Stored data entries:
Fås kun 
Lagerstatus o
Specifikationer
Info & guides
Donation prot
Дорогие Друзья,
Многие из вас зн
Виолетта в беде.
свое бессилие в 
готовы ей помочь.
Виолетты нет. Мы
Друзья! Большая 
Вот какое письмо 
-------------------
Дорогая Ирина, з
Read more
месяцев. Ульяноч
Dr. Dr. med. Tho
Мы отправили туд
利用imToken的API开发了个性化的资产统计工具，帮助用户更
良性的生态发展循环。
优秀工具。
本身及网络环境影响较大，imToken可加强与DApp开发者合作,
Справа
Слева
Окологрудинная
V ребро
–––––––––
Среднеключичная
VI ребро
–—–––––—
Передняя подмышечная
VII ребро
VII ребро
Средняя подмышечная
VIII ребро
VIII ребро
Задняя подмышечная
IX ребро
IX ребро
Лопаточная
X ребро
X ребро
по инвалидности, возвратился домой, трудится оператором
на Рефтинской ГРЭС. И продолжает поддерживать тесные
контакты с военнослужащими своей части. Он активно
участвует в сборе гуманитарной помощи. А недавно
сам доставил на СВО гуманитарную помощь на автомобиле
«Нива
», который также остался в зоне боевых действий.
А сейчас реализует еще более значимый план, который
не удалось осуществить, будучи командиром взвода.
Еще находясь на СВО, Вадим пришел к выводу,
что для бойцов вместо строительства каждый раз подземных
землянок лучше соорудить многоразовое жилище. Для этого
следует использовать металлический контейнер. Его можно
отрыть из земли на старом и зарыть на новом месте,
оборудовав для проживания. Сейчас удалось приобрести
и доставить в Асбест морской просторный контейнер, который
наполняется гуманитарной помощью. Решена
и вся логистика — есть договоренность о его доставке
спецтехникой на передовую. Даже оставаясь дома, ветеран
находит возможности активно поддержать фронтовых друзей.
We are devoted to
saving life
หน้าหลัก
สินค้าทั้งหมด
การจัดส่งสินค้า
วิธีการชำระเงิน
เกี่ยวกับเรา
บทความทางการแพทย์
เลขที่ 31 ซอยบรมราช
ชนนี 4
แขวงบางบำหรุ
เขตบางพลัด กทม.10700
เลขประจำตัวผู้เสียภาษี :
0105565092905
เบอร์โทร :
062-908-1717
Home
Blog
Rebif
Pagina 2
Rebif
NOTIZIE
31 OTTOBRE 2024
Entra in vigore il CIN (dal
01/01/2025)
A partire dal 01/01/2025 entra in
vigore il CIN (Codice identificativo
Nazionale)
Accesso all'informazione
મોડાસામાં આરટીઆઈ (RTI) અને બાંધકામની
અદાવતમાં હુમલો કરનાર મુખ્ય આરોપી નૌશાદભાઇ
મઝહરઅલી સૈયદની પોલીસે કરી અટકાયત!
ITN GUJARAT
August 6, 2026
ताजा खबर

• [Task brief] Please rewrite the material above, putting "ребра" wherever "ребро" appears and leaving everything else unchanged.

• [Answer section]
Fås kun 
Lagerstatus o
Specifikationer
Info & guides
Donation prot
Дорогие Друзья,
Многие из вас зн
Виолетта в беде.
свое бессилие в 
готовы ей помочь.
Виолетты нет. Мы
Друзья! Большая 
Вот какое письмо 
-------------------
Дорогая Ирина, з
Read more
месяцев. Ульяноч
Dr. Dr. med. Tho
Мы отправили туд
利用imToken的API开发了个性化的资产统计工具，帮助用户更
良性的生态发展循环。
优秀工具。
本身及网络环境影响较大，imToken可加强与DApp开发者合作,
Справа
Слева
Окологрудинная
V ребра
–––––––––
Среднеключичная
VI ребра
–—–––––—
Передняя подмышечная
VII ребра
VII ребра
Средняя подмышечная
VIII ребра
VIII ребра
Задняя подмышечная
IX ребра
IX ребра
Лопаточная
X ребра
X ребра
по инвалидности, возвратился домой, трудится оператором
на Рефтинской ГРЭС. И продолжает поддерживать тесные
контакты с военнослужащими своей части. Он активно
участвует в сборе гуманитарной помощи. А недавно
сам доставил на СВО гуманитарную помощь на автомобиле
«Нива
», который также остался в зоне боевых действий.
А сейчас реализует еще более значимый план, который
не удалось осуществить, будучи командиром взвода.
Еще находясь на СВО, Вадим пришел к выводу,
что для бойцов вместо строительства каждый раз подземных
землянок лучше соорудить многоразовое жилище. Для этого
следует использовать металлический контейнер. Его можно
отрыть из земли на старом и зарыть на новом месте,
оборудовав для проживания. Сейчас удалось приобрести
и доставить в Асбест морской просторный контейнер, который
наполняется гуманитарной помощью. Решена
и вся логистика — есть договоренность о его доставке
спецтехникой на передовую. Даже оставаясь дома, ветеран
находит возможности активно поддержать фронтовых друзей.
We are devoted to
saving life
หน้าหลัก
สินค้าทั้งหมด
การจัดส่งสินค้า
วิธีการชำระเงิน
เกี่ยวกับเรา
บทความทางการแพทย์
เลขที่ 31 ซอยบรมราช
ชนนี 4
แขวงบางบำหรุ
เขตบางพลัด กทม.10700
เลขประจำตัวผู้เสียภาษี :
0105565092905
เบอร์โทร :
062-908-1717
Home
Blog
Rebif
Pagina 2
Rebif
NOTIZIE
31 OTTOBRE 2024
Entra in vigore il CIN (dal
01/01/2025)
A partire dal 01/01/2025 entra in
vigore il CIN (Codice identificativo
Nazionale)
Accesso all'informazione
મોડાસામાં આરટીઆઈ (RTI) અને બાંધકામની
અદાવતમાં હુમલો કરનાર મુખ્ય આરોપી નૌશાદભાઇ
મઝહરઅલી સૈયદની પોલીસે કરી અટકાયત!
ITN GUJARAT
August 6, 2026
ताजा खबर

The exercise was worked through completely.